Нет, Глеб обязательно что-то придумает, иначе никак!

«По приборам» я пытаюсь на ощупь найти свои вещи, ну как минимум телефон, чтобы он работал вместо фонарика. Черт! Павербанка у меня нет, а как заряжать его в отсутствии света? Сдуреть можно просто!

Но ведь что бы это ни было, скоро все починят, да?

Иначе никак! Мы ведь не средневековье?

Худо-бедно отыскав сумку, я пытаюсь нащупать телефон, но не могу, так как я, очевидно, вытащил и оставила его фиг пойми где. Идеально! Обожаю такую рассеянность, от которой у меня одни только проблемы. Но и это не самое главное, потому что…я спотыкаюсь о коробку с игрушками и больно ударяюсь самым незащищенным и несчастным пальцем из всех — мизинцем.

Боль сковывает ногу, и складывается стойкое ощущение, что я сейчас явно сломала палец. Тяжело дыша, я сажусь прямо на пол и начинаю массировать ступню, по которой расползается агония. Острые иглы множественно протыкают нервные окончания. Ох.

—Как же больно! — всхлипнув, вытираю бегущие по щекам слезы, и спустя пару минут предпринимаю попытку аккуратно встать. Аж в пот бросает от переизбытка эмоций и боли.

Осторожно и, что самое главное, медленно я иду на кухню, ожидая, что там на одной из поверхностей могла с легкостью оставить смарт. Но не успеваю дойти туда, как загорается свет. Обрадовавшись слишком уж громким «ура», я подпрыгиваю на месте, испытывая то еще облегчение.

В следующую секунду свет снова гаснет, а из подвала доносятся довольно грубые ругательства. Прекрасно.

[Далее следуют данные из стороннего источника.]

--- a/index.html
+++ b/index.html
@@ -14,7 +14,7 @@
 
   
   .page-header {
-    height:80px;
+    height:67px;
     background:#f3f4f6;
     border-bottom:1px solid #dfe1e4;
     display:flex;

Зато за секунду до отключения я увидела свой телефон. Помня все преграды на пути, медленно обхожу их, и беру в руки заветный смарт.

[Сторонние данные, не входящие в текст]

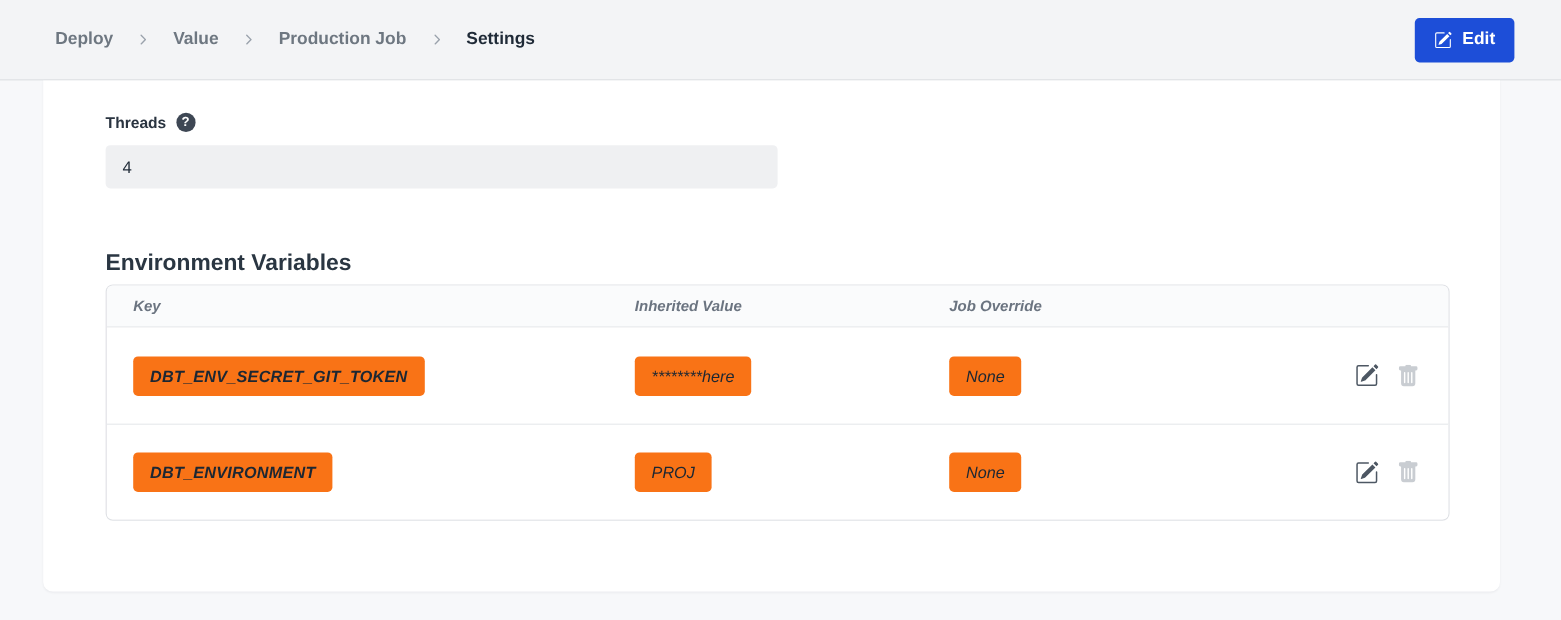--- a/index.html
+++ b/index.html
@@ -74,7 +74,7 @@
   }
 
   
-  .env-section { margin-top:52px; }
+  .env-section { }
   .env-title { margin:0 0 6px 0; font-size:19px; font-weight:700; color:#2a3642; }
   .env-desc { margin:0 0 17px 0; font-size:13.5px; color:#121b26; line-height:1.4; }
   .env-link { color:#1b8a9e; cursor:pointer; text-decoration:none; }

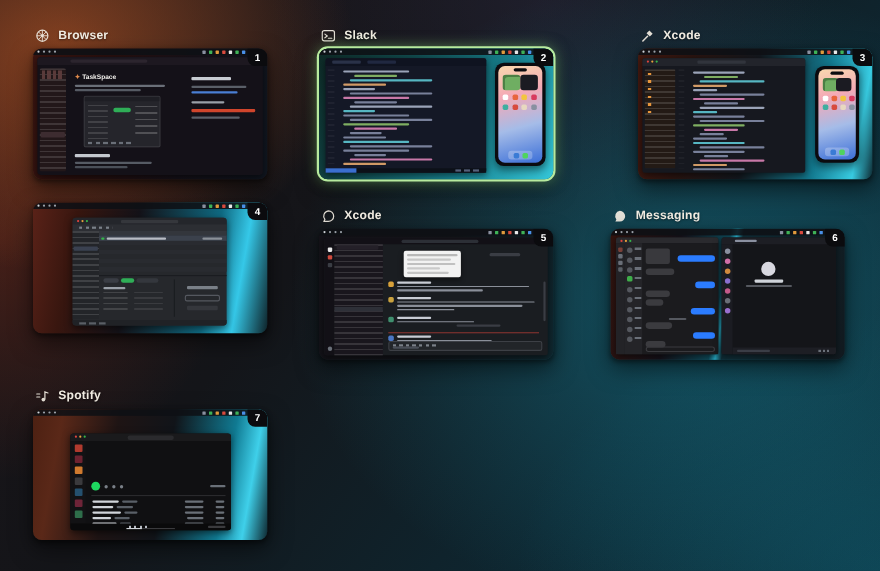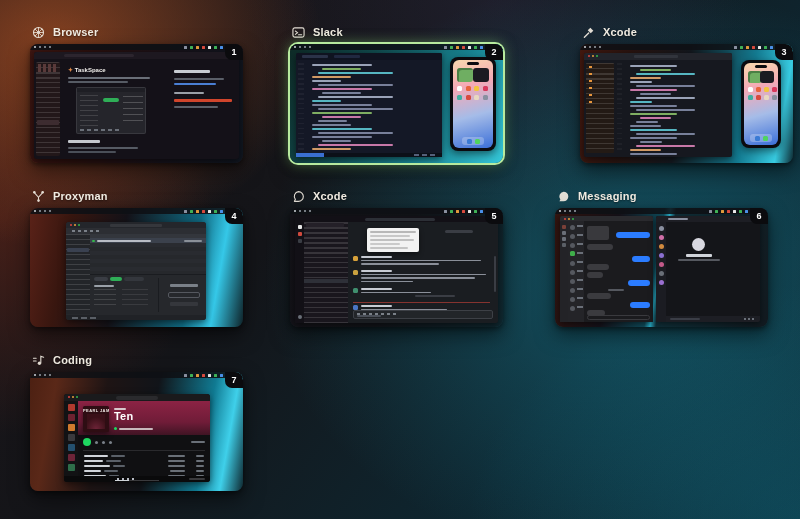--- a/index.html
+++ b/index.html
@@ -287,15 +287,6 @@
   </div>
 
   <div class="card" style="left:30px;top:184px;">
-    <div class="label-row">
-      <svg class="wicon" viewBox="0 0 14 14">
-        <path d="M2.5 2.8L7 7.8 11.5 2.8 M7 7.8V11" fill="none" stroke="#efe9df" stroke-width="1.1"></path>
-        <circle cx="2.5" cy="2.5" r="1.4" fill="#efe9df"></circle>
-          <circle cx="11.5" cy="2.5" r="1.4" fill="#efe9df"></circle>
-        <circle cx="7" cy="11.4" r="1.4" fill="#efe9df"></circle>
-      </svg>
-      <span class="wname">Proxyman</span>
-    </div>
     <div class="thumb" style="background:linear-gradient(100deg,#5a2218 0%,#38160f 18%,#141218 42%,#0f6a82 74%,#35c8e8 86%,#0e2228 100%);">
       <div class="badge">4</div>
       <div class="menubar">

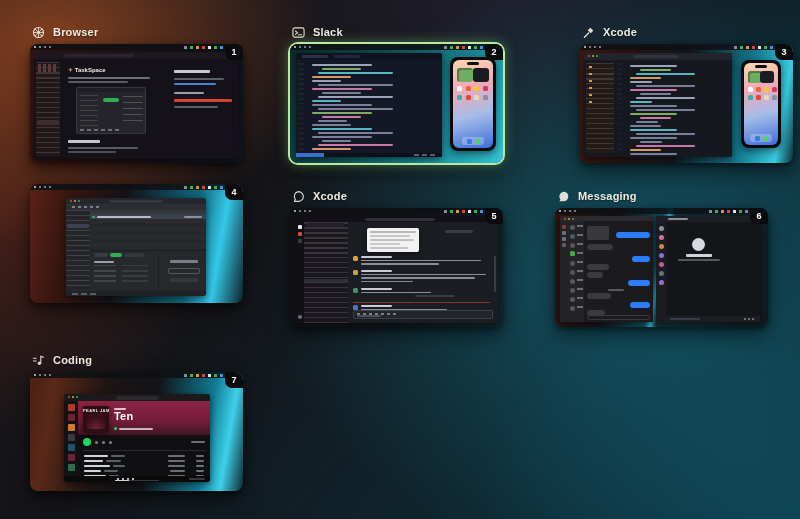--- a/index.html
+++ b/index.html
@@ -469,7 +469,7 @@
         <path d="M9.5 9.5V2.5l3 1" fill="none" stroke="#efe9df" stroke-width="1.2" stroke-linecap="round"></path>
         <circle cx="8" cy="10" r="1.8" fill="#efe9df"></circle>
       </svg>
-      <span class="wname">Coding</span>
+      <span class="wname">Spotify</span>
     </div>
     <div class="thumb" style="background:linear-gradient(100deg,#4c2012 0%,#5a2818 12%,#1e1414 34%,#111419 56%,#107a92 80%,#3fd0ea 90%,#0e2830 100%);">
       <div class="badge">7</div>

Он не загорается, потому что сел. Досада сбивает с ног, и я кладу средство связи обратно, толку от него все равно немного, ровно ноль.

Изумительное везение преследует меня все дни до Нового года, страшно представить, что будет ждать, потирая руки, впереди, если вспомнить пословицу «как Новый год встретишь, так его и проведешь».

Не хочу даже думать и иду обратно, размахивая перед собой руками и медленно переставляя ноги, особенно многострадальную и поврежденную правую.

Как вдруг я плашмя упираюсь в широкое мужское тело, губами проезжаясь по колючей щетине. Меня обдает кипятком, а крепкие ладони не дают упасть по инерции назад. Припечатывают к себе. В нос ударяется запах топлива и смазочных материалов, а на коже проступают мурашки.

Что. Это. Такое. Черт. Возьми!

—В порядке? — звучит участливый голос, от интонаций которого у меня внутренности проворачиваются на вертеле.

—Да, но у меня сел телефон, фонарик искала и немного споткнулась. Ударилась.

Сама не понимаю, как мои ладони оказались на подрагивающей от дыхания груди Глеба. Пальцы считывают размеренное сердцебиение и глубокое дыхание. Подушечки горят, как будто я прикоснулась к огню.

Ничего не понимаю.

—Больно было? — звучит тише, и я точно чувствую, как Высоцкий наклоняется ко мне. Даже в темноте его глаза, кажется, вижу как днем. В горле встает ком. В Особенности, когда он двумя пальцами приподнимает мое лицо выше.

Ксюша, это же Глеб. Твои гештальты мы закрыли так давно, что можно и не вспоминать. Лучшие друзья. Точка. Ты опять начинаешь?

—Немного, — рвано выдыхаю и одновременно сиплю нечетко. —Уже прошло.

—Хорошо. Линии оборваны. Света нет по всему поселку. Нет возможности никому позвонить. Вышки, я думаю, повреждены. Генератор в подвале рабочий, но почему-то не запускается. Мне надо время разобраться. Сейчас печку растоплю и тебе будет тепло. Пока я решаю вопрос, поищи на кухне свечи. Если запущу генератор, то у нас будет свет и тепло во всем доме, а не только в гостиной отопление от печки. Бензин пока из машин сольем, а как ситуация улучшится, пойду на заправку. У нас тут соседи нормальные, если что…не переживай. Прорвемся. Ничего не бойся, — и тут он включает налобный фонарик, который лупит вверх, оттого что голову он поднимает.